Elliot, who manages 40-plus employees in a technology company, has no time for someone who is a persistent misbehaver to the point that the person is disrupting the team’s momentum and losing sight of the goals. “No matter how bright they are or how theoretically valuable they are, If they are not a net positive, you need to move them out of the team—or possibly even the company,” he says.
Leia: Keep your skill set polished
We’ve known since all the way back in “Star Wars V: The Empire Strikes Back” that the future General Leia Organa was Force sensitive, and in the novel “Aftermath: Life Debt,” we learn that Luke trained Leia to use her powers. It’s a good thing, too, or else she would never have survived the vacuum of space when she was blown out of her ship.
Maintaining your training isn’t just important in a galaxy far, far away. It’s important if you want your resume so polished that it shines.
Höfle refuses to let his technical skills fade away as Luke did. (Too soon?) “I personally make sure, regardless of the workload, that I take on some of the development work, and I won’t give it up,” he says. If you don’t understand what your reports are doing, you can’t know if their code is behaving the way it should. Plus, given the breadth of the tech industry, not keeping your skills up is detrimental to your career.
And that’s why even managers need to hit an online tutorial site or contribute to an open source project. You never know when you’ll need to work with the most recent version of Gentoo or save yourself from temperatures of 3 Kelvin.
Luke: Learn to manage remotely
Luke Skywalker, who had disconnected himself from the Force, ultimately reconnects and projects himself across the galaxy to delay the First Order’s advance and buy Leia and the Resistance time to escape. You may not have to cross an entire galaxy as Luke did, but when you’re in one office and your team works in another or from their homes, it’s time to develop remote managing skills.

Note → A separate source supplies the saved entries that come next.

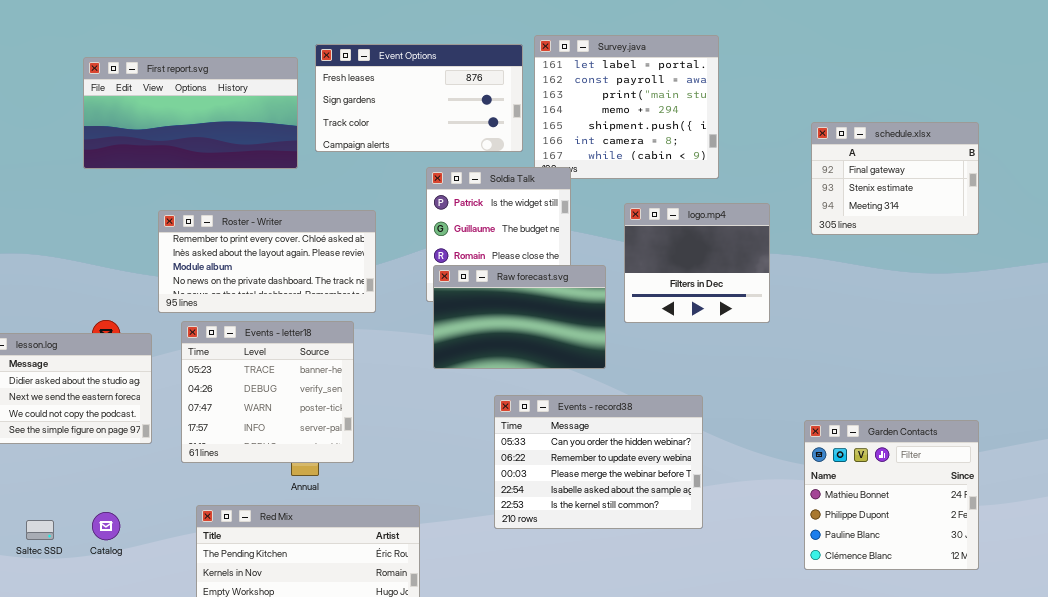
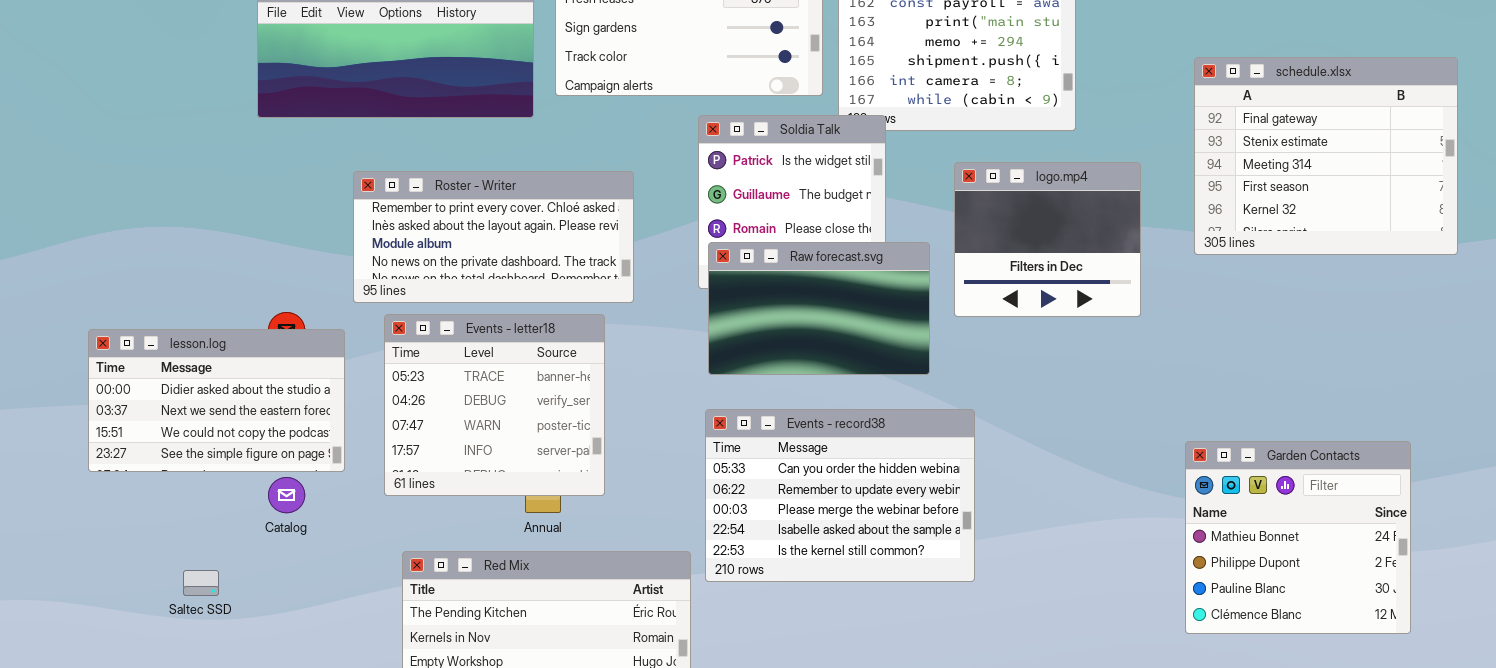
schedule.xlsx: [811,122,979,235] -> [1194,57,1458,255], resized
Events - record38: [494,395,703,529] -> [705,409,975,582], moved
Catalog: [92,512,120,540] -> [268,477,305,513], moved

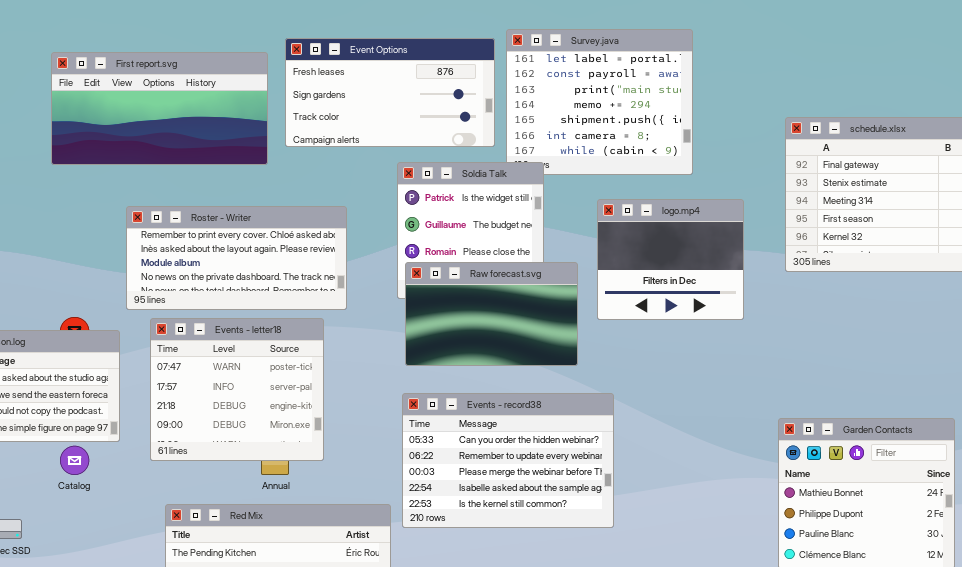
Events - letter18: [384,314,605,496] -> [150,318,324,461], scrolled down 2 rows

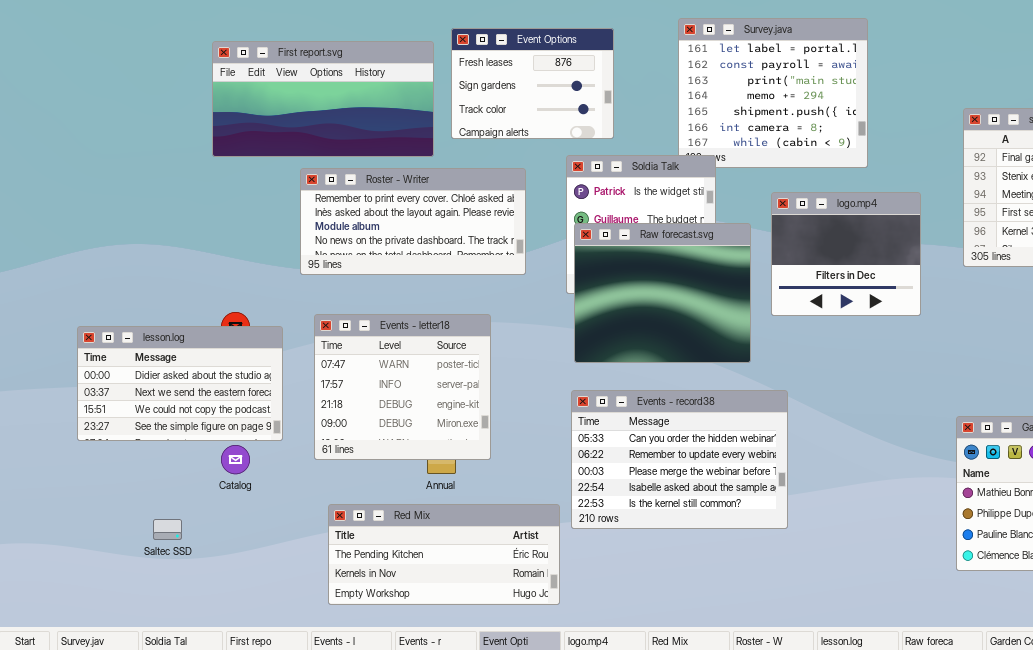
Event Options: [285,38,495,147] -> [451,28,614,139], resized
Roster - Writer: [126,206,347,310] -> [300,168,526,275], moved
Raw forecast.svg: [405,262,578,366] -> [574,223,751,363], resized

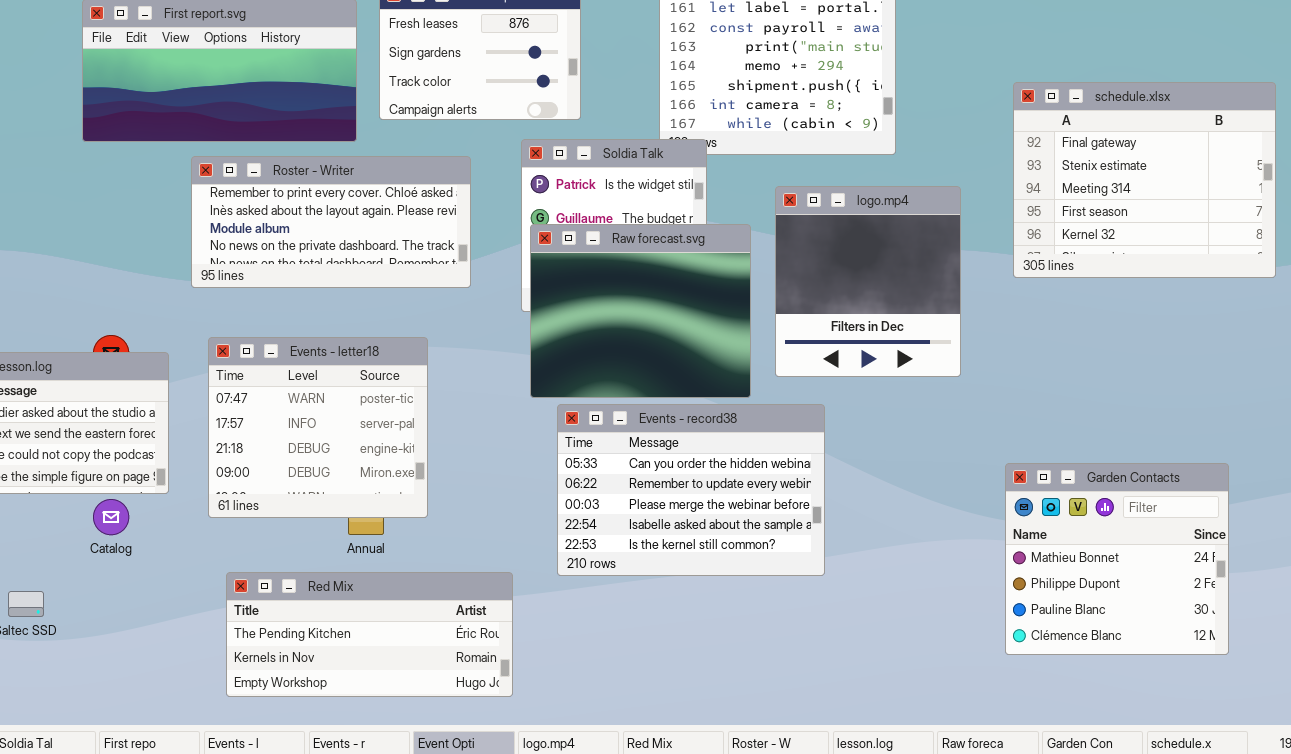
logo.mp4: [771,192,921,316] -> [775,186,961,377], resized
Events - record38: [571,390,788,529] -> [557,404,825,576], moved

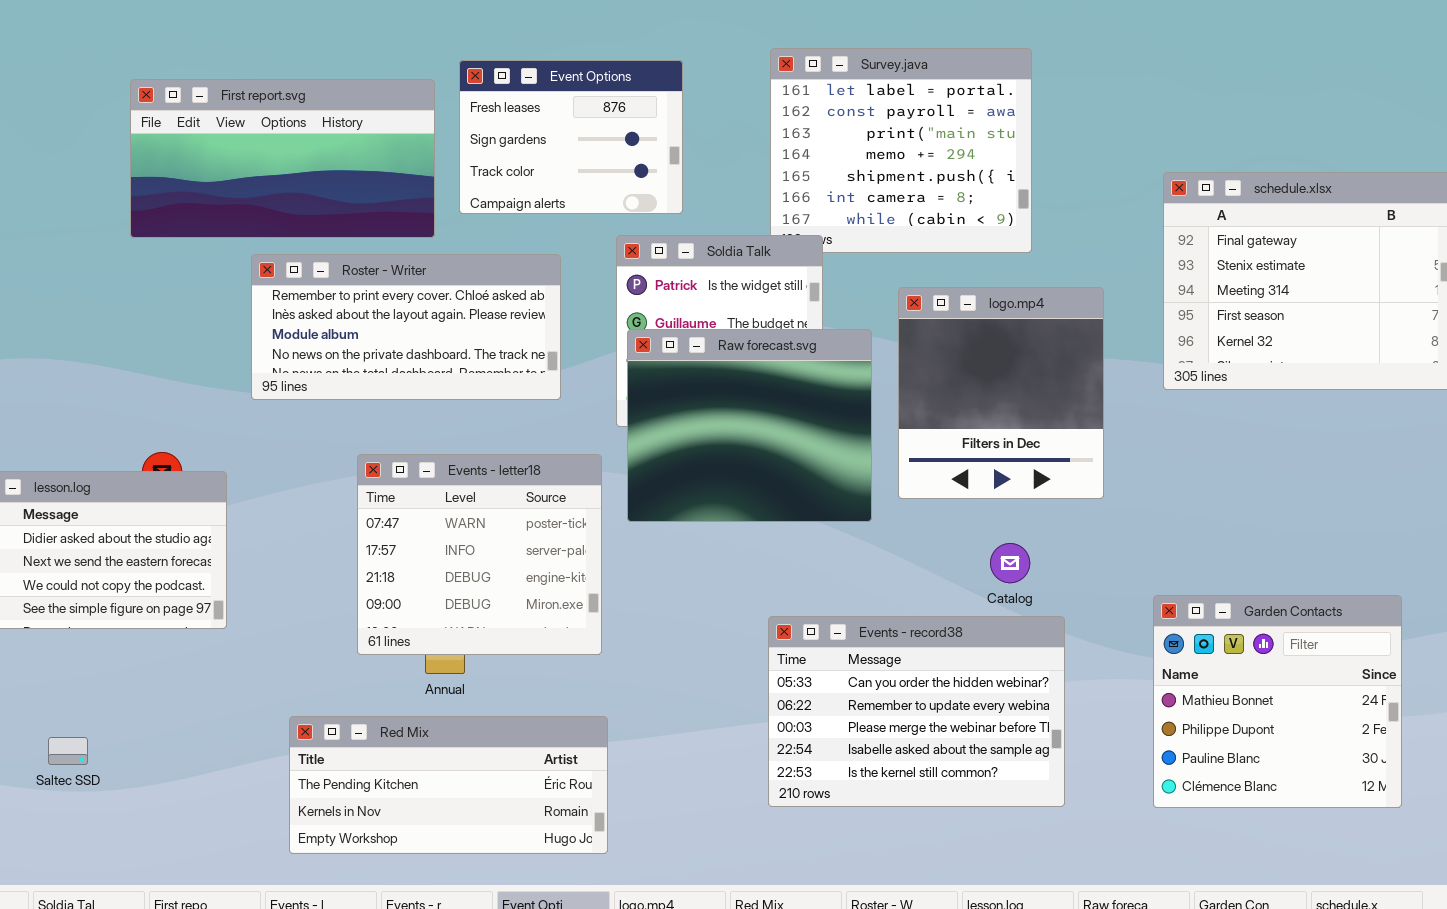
Events - letter18: [208,337,428,518] -> [357,454,602,655], moved
Events - record38: [557,404,825,576] -> [768,616,1065,807], moved
Catalog: [93,499,129,535] -> [990,543,1030,583], moved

One of the arts of managing teams remotely is knowing when to leave the team members to get on with their work and when to turn up and ask (or answer) questions. That’s especially true when remote team members have a challenging assignment and may need to deal with stakeholders or local problems.
Use teleconferencing to place yourself into the loop, says Elliot. Doing so helps you learn the context directly from the team and provide guidance if things get contentious. “It’s important that your team doesn’t feel that you’re looking over their shoulder every moment. But at the same time, it’s also important they know you’re engaged and have their back when needed,” Elliot adds.
Schedule weekly meetings and check-ins to track the team’s well-being. And put in an occasional appearance. You’re not just giving your reports some face time; you’re cosplaying Luke Skywalker. Lightsabers are still optional.